══ Data excerpt ══

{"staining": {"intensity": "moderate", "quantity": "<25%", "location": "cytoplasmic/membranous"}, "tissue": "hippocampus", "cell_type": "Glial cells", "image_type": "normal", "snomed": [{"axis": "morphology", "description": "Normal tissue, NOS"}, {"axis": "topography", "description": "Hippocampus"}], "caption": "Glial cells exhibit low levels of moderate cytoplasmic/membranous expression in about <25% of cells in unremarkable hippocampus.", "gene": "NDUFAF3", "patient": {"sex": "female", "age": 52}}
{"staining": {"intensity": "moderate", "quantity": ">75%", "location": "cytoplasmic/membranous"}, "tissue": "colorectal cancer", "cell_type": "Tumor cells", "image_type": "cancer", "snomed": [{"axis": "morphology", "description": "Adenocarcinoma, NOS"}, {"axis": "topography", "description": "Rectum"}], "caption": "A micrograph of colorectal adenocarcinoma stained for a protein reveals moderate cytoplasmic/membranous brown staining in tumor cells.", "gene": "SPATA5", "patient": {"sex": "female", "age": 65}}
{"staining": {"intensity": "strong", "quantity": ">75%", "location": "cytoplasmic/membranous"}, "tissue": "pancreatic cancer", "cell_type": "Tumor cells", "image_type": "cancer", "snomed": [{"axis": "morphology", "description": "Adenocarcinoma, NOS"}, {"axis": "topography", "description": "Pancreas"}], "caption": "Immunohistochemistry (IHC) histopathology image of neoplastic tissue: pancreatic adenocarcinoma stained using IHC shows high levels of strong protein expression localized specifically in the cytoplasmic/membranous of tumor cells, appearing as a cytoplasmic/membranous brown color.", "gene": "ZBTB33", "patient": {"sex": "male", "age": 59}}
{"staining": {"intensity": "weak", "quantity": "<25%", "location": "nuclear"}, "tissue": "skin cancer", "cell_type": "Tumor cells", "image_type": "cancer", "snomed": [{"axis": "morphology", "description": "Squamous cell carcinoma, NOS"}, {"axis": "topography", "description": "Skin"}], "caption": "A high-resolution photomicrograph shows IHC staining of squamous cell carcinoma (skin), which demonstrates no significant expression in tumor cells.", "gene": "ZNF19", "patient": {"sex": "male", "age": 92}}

═══

Aim of the exercise - Every line above should be written out again exactly as it stands.

Answer -
{"staining": {"intensity": "moderate", "quantity": "<25%", "location": "cytoplasmic/membranous"}, "tissue": "hippocampus", "cell_type": "Glial cells", "image_type": "normal", "snomed": [{"axis": "morphology", "description": "Normal tissue, NOS"}, {"axis": "topography", "description": "Hippocampus"}], "caption": "Glial cells exhibit low levels of moderate cytoplasmic/membranous expression in about <25% of cells in unremarkable hippocampus.", "gene": "NDUFAF3", "patient": {"sex": "female", "age": 52}}
{"staining": {"intensity": "moderate", "quantity": ">75%", "location": "cytoplasmic/membranous"}, "tissue": "colorectal cancer", "cell_type": "Tumor cells", "image_type": "cancer", "snomed": [{"axis": "morphology", "description": "Adenocarcinoma, NOS"}, {"axis": "topography", "description": "Rectum"}], "caption": "A micrograph of colorectal adenocarcinoma stained for a protein reveals moderate cytoplasmic/membranous brown staining in tumor cells.", "gene": "SPATA5", "patient": {"sex": "female", "age": 65}}
{"staining": {"intensity": "strong", "quantity": ">75%", "location": "cytoplasmic/membranous"}, "tissue": "pancreatic cancer", "cell_type": "Tumor cells", "image_type": "cancer", "snomed": [{"axis": "morphology", "description": "Adenocarcinoma, NOS"}, {"axis": "topography", "description": "Pancreas"}], "caption": "Immunohistochemistry (IHC) histopathology image of neoplastic tissue: pancreatic adenocarcinoma stained using IHC shows high levels of strong protein expression localized specifically in the cytoplasmic/membranous of tumor cells, appearing as a cytoplasmic/membranous brown color.", "gene": "ZBTB33", "patient": {"sex": "male", "age": 59}}
{"staining": {"intensity": "weak", "quantity": "<25%", "location": "nuclear"}, "tissue": "skin cancer", "cell_type": "Tumor cells", "image_type": "cancer", "snomed": [{"axis": "morphology", "description": "Squamous cell carcinoma, NOS"}, {"axis": "topography", "description": "Skin"}], "caption": "A high-resolution photomicrograph shows IHC staining of squamous cell carcinoma (skin), which demonstrates no significant expression in tumor cells.", "gene": "ZNF19", "patient": {"sex": "male", "age": 92}}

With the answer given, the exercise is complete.